I have found myself almost right back at the beginning, asking the simplest questions about metaphor and voice, and learning these best by setting them out in clear, concise terms
The term ‘podcast’ is bracketed much more widely than I had assumed. For me, it is a purely audio experience. This is part of the reason I have enjoyed shows like ‘This American Life’ and the LRB podcast for years; I can put it on in the dark, shut my eyes, and be transported into another world in through an exercise in imagination. Yet podcasts actually come in various forms, and much of the academic output involves video. It was suddenly revealed that we were to be on camera. The full-day course was held at the University of York by the ex-BBC producers Lily Poberezhska and Tim Grout-Smith, was split into two halves. In the morning we discussed good practice in delivering podcasts by watching a range of output from Oxford and Cambridge on developments in science and medicine. From the very beginning, it was clear what might easily compromise the message of the content. Some speakers didn’t look into the camera, their eyes darting distractingly from side to side. One of the interviewers read monotonously from a list of questions without digging within the answers she was given by the expert. Each of use stored up this advice for the second half of the day, when we were to be interviewed, and, finally, to deliver a solo three-minute-thesis style run down of what we wanted our future podcast to sound like.

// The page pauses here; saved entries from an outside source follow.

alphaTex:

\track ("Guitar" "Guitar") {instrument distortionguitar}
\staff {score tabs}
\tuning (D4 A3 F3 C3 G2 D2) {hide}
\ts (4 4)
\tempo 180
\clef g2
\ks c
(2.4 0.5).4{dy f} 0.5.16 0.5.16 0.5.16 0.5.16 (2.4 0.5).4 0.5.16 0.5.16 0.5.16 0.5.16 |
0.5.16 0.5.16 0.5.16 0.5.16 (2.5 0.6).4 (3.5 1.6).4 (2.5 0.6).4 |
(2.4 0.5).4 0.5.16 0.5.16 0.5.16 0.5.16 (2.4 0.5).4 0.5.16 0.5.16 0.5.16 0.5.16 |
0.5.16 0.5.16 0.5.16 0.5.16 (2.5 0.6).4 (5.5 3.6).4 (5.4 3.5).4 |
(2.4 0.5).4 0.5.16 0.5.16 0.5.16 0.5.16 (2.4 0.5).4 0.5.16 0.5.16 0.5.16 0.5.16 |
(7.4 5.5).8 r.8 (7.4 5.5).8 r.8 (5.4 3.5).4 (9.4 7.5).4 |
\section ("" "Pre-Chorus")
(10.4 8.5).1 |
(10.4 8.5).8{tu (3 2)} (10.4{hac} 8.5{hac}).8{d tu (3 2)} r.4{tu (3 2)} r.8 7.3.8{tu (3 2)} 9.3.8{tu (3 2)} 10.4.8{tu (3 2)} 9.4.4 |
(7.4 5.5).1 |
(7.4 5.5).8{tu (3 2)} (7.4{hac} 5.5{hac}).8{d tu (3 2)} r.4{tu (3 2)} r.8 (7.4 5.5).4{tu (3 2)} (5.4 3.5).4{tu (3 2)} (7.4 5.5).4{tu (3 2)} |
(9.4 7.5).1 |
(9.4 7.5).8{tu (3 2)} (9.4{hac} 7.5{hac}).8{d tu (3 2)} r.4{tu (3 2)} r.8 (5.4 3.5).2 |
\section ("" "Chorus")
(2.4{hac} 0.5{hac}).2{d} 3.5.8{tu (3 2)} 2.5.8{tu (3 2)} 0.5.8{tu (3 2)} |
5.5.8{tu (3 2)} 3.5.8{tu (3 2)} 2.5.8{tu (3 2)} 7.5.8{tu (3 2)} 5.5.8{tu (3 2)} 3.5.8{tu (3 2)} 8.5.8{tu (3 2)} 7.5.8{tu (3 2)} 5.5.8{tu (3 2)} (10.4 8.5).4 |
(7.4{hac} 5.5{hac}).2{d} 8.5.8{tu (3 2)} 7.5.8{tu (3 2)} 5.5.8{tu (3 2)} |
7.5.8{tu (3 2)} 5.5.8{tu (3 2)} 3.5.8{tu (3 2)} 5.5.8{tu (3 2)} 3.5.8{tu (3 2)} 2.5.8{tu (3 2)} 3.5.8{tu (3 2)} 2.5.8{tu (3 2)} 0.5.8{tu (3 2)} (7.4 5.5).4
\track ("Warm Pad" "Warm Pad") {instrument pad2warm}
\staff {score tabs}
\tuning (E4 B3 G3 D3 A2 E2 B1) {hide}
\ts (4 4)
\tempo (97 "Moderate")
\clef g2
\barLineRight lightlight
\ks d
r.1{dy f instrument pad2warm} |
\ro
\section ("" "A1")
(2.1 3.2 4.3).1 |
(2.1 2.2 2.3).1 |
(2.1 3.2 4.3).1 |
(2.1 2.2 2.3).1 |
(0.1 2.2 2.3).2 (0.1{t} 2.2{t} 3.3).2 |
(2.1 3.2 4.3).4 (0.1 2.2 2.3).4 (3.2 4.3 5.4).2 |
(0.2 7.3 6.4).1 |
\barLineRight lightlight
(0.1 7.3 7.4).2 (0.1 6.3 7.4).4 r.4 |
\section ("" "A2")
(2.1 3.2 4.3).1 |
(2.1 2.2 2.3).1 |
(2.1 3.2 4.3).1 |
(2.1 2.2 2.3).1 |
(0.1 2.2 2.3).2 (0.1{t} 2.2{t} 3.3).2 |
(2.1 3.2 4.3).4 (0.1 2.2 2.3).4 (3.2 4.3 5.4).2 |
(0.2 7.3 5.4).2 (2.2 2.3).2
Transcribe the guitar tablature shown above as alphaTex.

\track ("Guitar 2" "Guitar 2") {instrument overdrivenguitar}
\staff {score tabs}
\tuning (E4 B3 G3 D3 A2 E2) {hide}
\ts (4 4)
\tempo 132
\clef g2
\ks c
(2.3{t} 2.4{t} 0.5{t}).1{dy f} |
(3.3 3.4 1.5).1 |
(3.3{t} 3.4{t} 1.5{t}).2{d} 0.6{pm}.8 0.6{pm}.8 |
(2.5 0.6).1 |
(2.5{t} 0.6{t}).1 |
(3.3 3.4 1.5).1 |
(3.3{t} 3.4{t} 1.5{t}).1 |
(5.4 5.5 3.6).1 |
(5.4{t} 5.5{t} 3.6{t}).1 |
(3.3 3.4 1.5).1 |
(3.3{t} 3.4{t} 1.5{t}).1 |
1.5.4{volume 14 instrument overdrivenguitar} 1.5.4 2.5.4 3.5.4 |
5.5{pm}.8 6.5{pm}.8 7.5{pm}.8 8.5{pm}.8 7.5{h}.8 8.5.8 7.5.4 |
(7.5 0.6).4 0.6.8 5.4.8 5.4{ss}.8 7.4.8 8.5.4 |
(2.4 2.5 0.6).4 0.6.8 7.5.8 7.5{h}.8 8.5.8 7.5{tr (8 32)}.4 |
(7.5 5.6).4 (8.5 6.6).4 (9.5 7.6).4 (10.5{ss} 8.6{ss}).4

The scope of research in the room ran from servant stories at Chatsworth House to the use of images from Saturn in artistic practice. This all made for some thrilling listening. I decided to use my most recent research material, focussing on grief in Donald Hall’s poetry. I want to produce a podcast that introduces his work, along with more well-known poets, as part of a push towards using poetry as therapy and thinking space during difficult periods of our lives. It’s much harder than it appears to create a condensed story that grips the listener within the first few lines. We were instructed to find a hook, so to speak, to reel them in. It’s surprising how well we could address our own area of research without first explaining its most important aspect as a frame for the listener to hang more specific information from.
The key then, is to start with a question or an image that everyone can answer or imagine, and the slowly build on this throughout the talk. These were developments were teased out by the interviewer, but again, asking the right questions is much easier that it looks. Perhaps the most important thing is that the audience leaves the short audio with something; a chunk of knowledge or a new perspective that they have understood in repeatable terms. My more meditative approach needs much work, but the day was invaluable for its demand on communication. All in all, when a camera is close to your face, you tend to come up with something. This felt a bit more like being on TV than delivering a podcast. I would like the poetry I read aloud to be left hanging in the air of audio, without my own expressive features to take away from the words. On reflection, this was much better than just audio. It threw us as researchers in at the deep end, to use a well know cliché. And to swim in the sea of media, where we will, at some point in the future, have to justify our work and communicate our finding with our face facing the public.